The Office, an Emmy-award winning television show, is an entertaining example of the day to day work that goes on in the business world. Staged as a mockumentary about a group of employees at a paper company in Scranton, Pennsylvania, the show depicts, in a humorous, fun-loving way, the relationships and wide array of personalities found in a typical office environment. For anyone who would like to pursue an online degree to enhance their accounting skills, observing characters like Angela, Kevin and Oscar may help you to learn a bit about what a financial career entails, and which skills can help you succeed.
Level-headed Oscar is often the calm voice of reason, in contrast to manager Michael's disjointed ramblings. In the season five episode, "The Surplus," Oscar finds a $4,300 budget surplus that must be spent by the end of the day. Michael asks Oscar to elaborate further, saying "Why don't you explain this to me like I'm an eight year old?" Oscar then explains how the surplus came about and offers a solution on how the extra money should be used by suggesting the group purchase a new copier.
In the real business world, accountants like Oscar often take on the role of financial experts in a company. Part of an accountant's job involves communicating financial results to fellow employees to help them make business decisions. To be a successful accountant, you must be able to clearly state monetary issues that arise and assist management in finding solutions.
Angela, who heads the small accounting department, is known for her lack of interpersonal skills, although, somewhat ironically, she rules the party planning committee. Her perfectionist nature is sometimes viewed negatively by coworkers, but she is generally well respected for her precise accounting skills. In the second season episode "The Dundie Awards," Michael describes Angela as "everybody's favorite stickler."
Because accountants handle large amounts of data, opportunities arise for computational errors, even with today's improved technology. The ability to remain conscientious about your work and spend time checking and double checking results helps to ensure that the accounting statements you produce are a reliable and true snapshot of a company's financial position.
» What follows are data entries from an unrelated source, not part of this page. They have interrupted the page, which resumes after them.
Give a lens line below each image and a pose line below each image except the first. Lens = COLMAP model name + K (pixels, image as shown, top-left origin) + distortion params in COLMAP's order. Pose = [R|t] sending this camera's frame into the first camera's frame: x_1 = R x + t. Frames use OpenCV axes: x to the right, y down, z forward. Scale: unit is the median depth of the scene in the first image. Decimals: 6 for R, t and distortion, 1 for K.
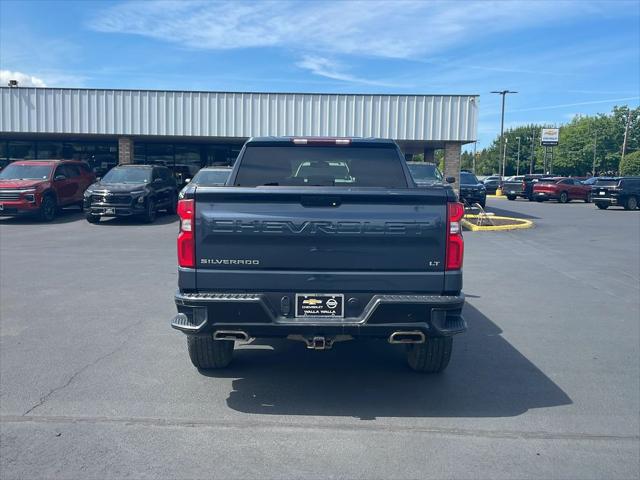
lens RADIAL K [[615.9, 0, 323.0], [0, 615.9, 237.2], [0, 0, 1]] dist [0.127820, -0.219777]
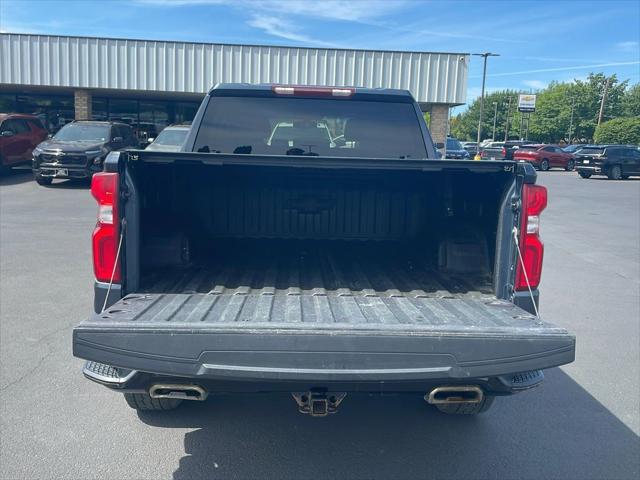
lens RADIAL K [[615.9, 0, 323.0], [0, 615.9, 237.2], [0, 0, 1]] dist [0.127820, -0.219777]
pose [[0.998908, 0.012882, 0.044900, -0.005709], [-0.015521, 0.998141, 0.058938, -0.006599], [-0.044057, -0.059570, 0.997251, 0.066600]]
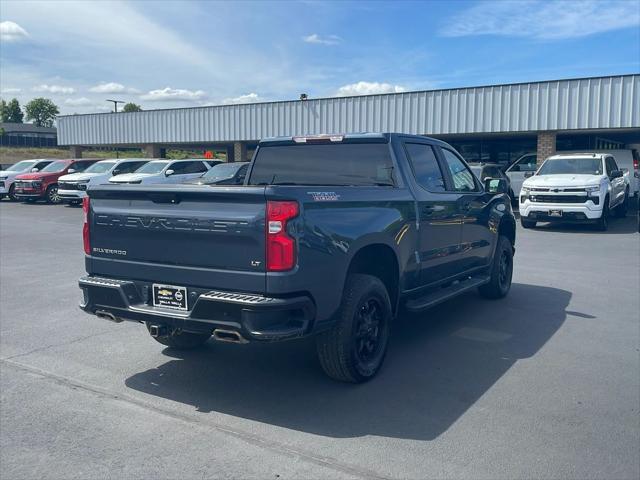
lens RADIAL K [[626.1, 0, 330.1], [0, 626.1, 219.8], [0, 0, 1]] dist [0.031299, -0.005972]
pose [[0.854114, 0.024140, -0.519526, 0.142397], [-0.036504, 0.999241, -0.013583, -0.003050], [0.518804, 0.030566, 0.854347, 0.038868]]
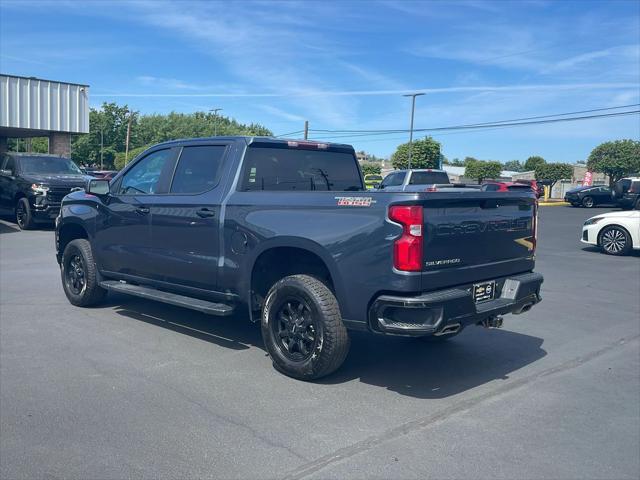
lens RADIAL K [[615.9, 0, 323.0], [0, 615.9, 237.2], [0, 0, 1]] dist [0.127820, -0.219777]
pose [[0.703218, -0.064199, 0.708070, -0.190801], [0.055446, 0.997834, 0.035405, -0.009669], [-0.708809, 0.014362, 0.705254, 0.068170]]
Kevin, the quiet accountant who managed to fly under the radar for most of the nine seasons of The Office
, was finally let go in the show's finale. His famous mistake was inserting what he referred to as a "keleven" in his worksheets whenever he did not know an actual number. Kevin told Dwight that "a mistake plus keleven gets you home by seven." For this reason, Kevin's accounting skills rank the lowest of all the accountants featured on the show.
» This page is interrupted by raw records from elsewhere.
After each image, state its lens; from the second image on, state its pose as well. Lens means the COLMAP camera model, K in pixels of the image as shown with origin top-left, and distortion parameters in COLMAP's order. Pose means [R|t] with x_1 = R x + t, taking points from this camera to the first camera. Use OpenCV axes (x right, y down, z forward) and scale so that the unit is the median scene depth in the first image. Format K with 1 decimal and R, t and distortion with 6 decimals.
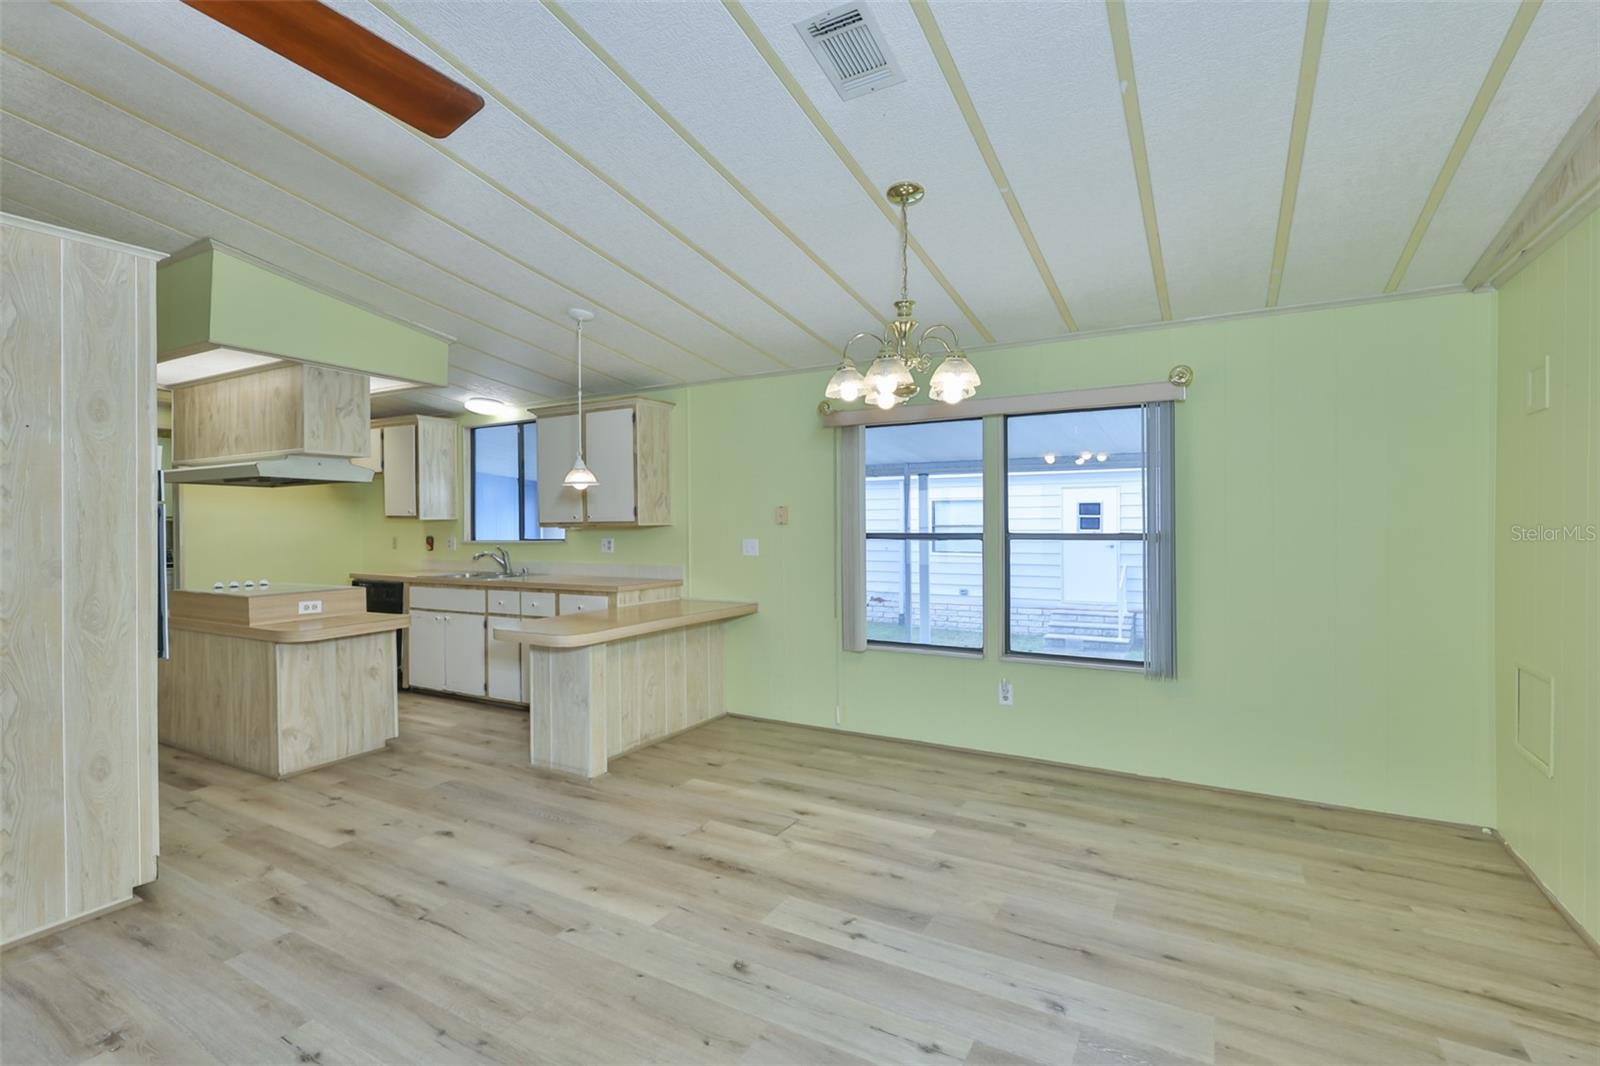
lens RADIAL K [[688.6, 0, 777.3], [0, 688.6, 539.2], [0, 0, 1]] dist [-0.001903, 0.000541]
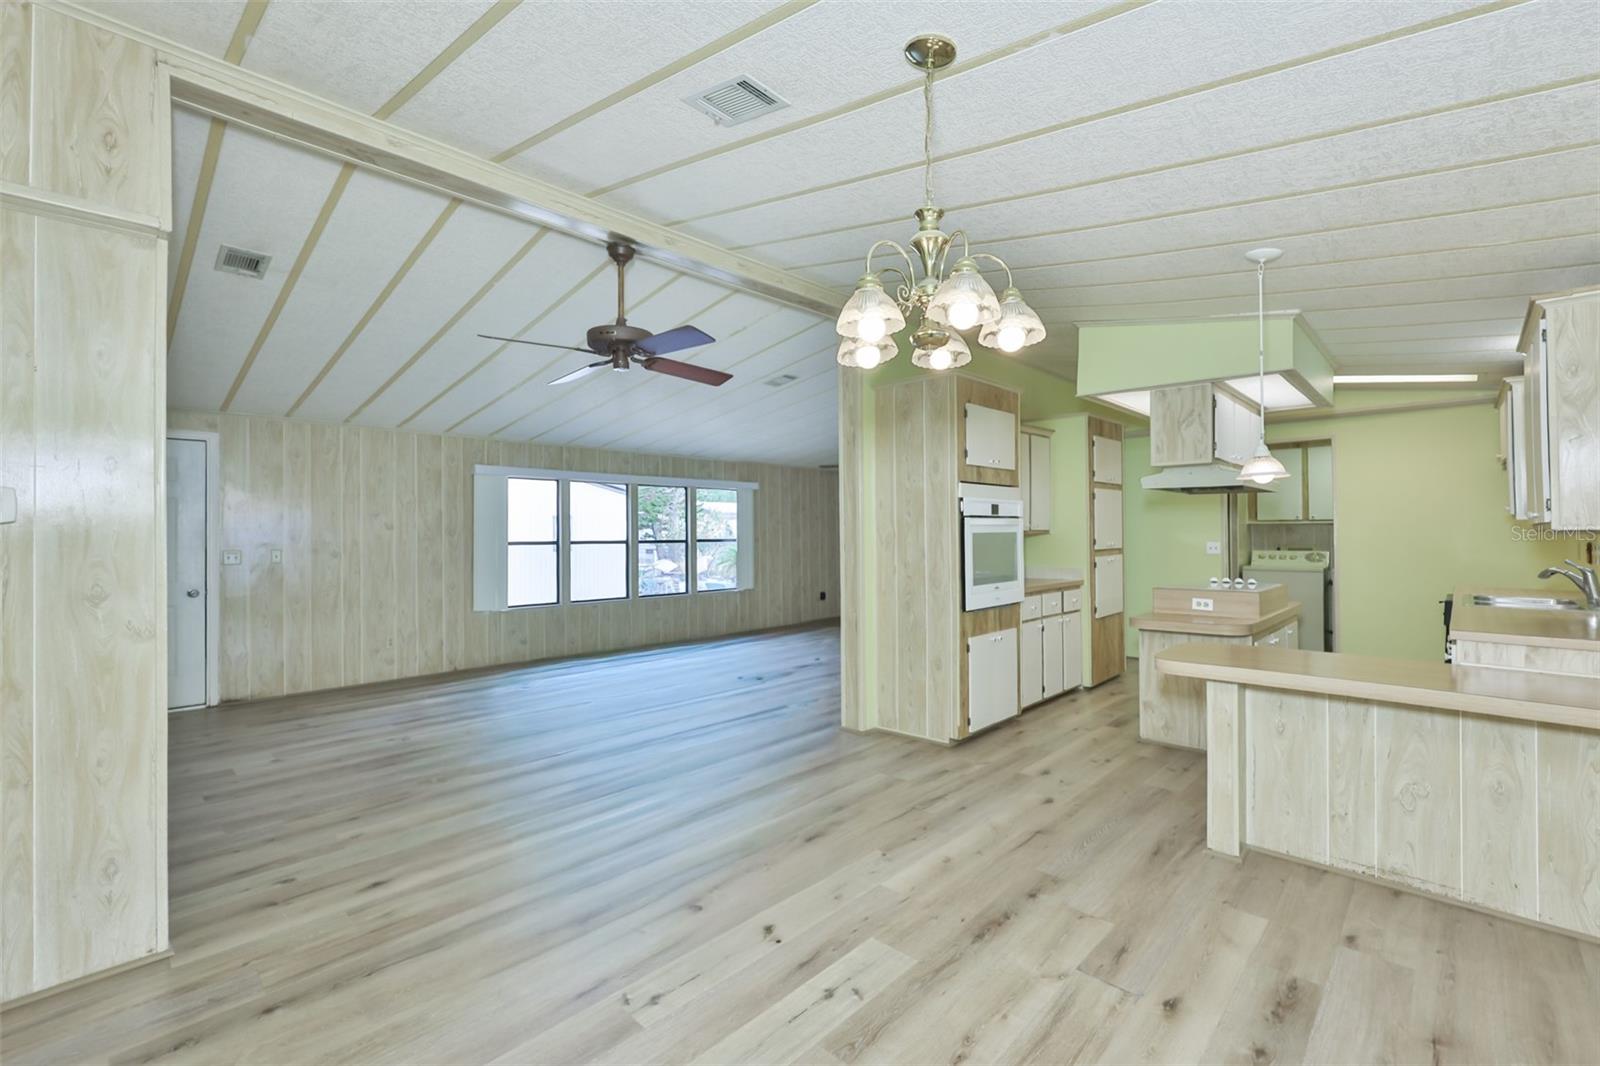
lens RADIAL K [[688.6, 0, 793.3], [0, 688.6, 528.0], [0, 0, 1]] dist [-0.001903, 0.000541]
pose [[-0.226368, -0.005098, -0.974029, 0.572927], [-0.010518, 0.999941, -0.002789, -0.013282], [0.973985, 0.009614, -0.226408, 0.662083]]
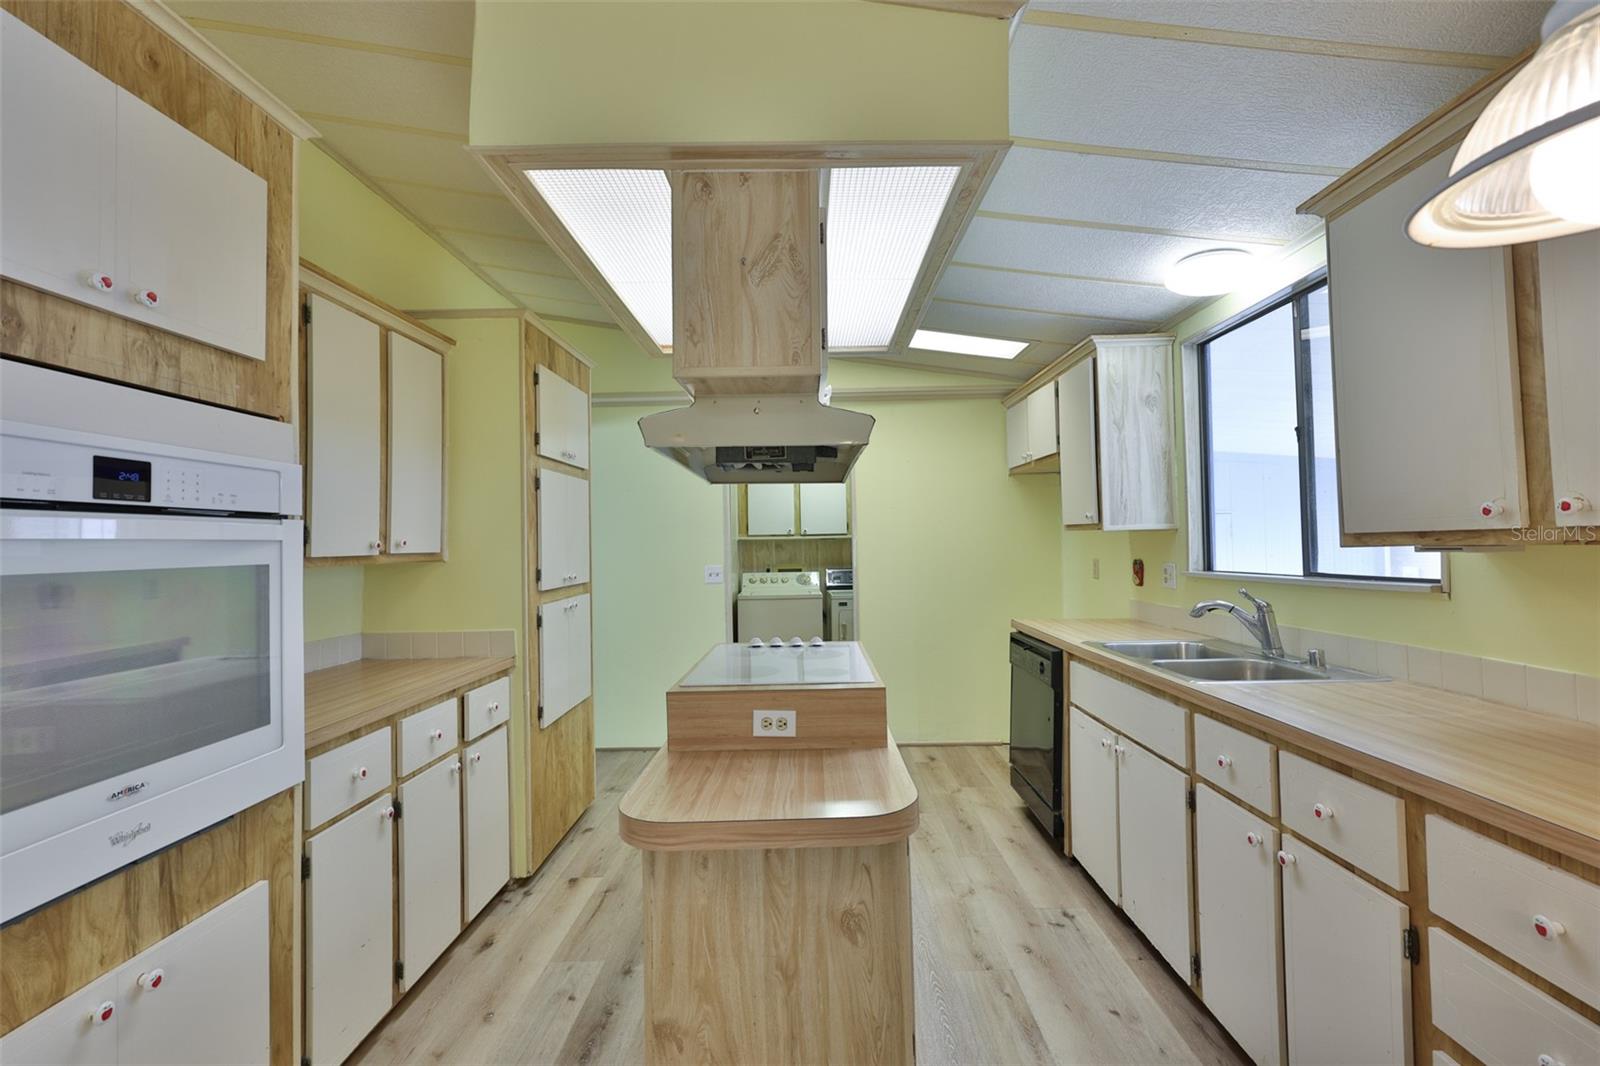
lens RADIAL K [[688.6, 0, 823.8], [0, 688.6, 530.3], [0, 0, 1]] dist [-0.001903, 0.000541]
pose [[0.527114, -0.026660, -0.849376, -0.277910], [0.002833, 0.999557, -0.029616, -0.020388], [0.849790, 0.013205, 0.526957, 0.839968]]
All companies build checks and balances into their accounting systems and sooner or later, all "kelevns" will be discovered. What other skills did Kevin lack, according to Dwight? Math, time management and organization, are some factors, to name a few. Not all of these are essential for accounting success, but the ability to compute financial data in a clear, organized and timely fashion is a highly desirable attribute in any office environment. In spite of this, all was not lost for Kevin's career. Rather than finding another job in accounting, he found his true calling and purchased a bar.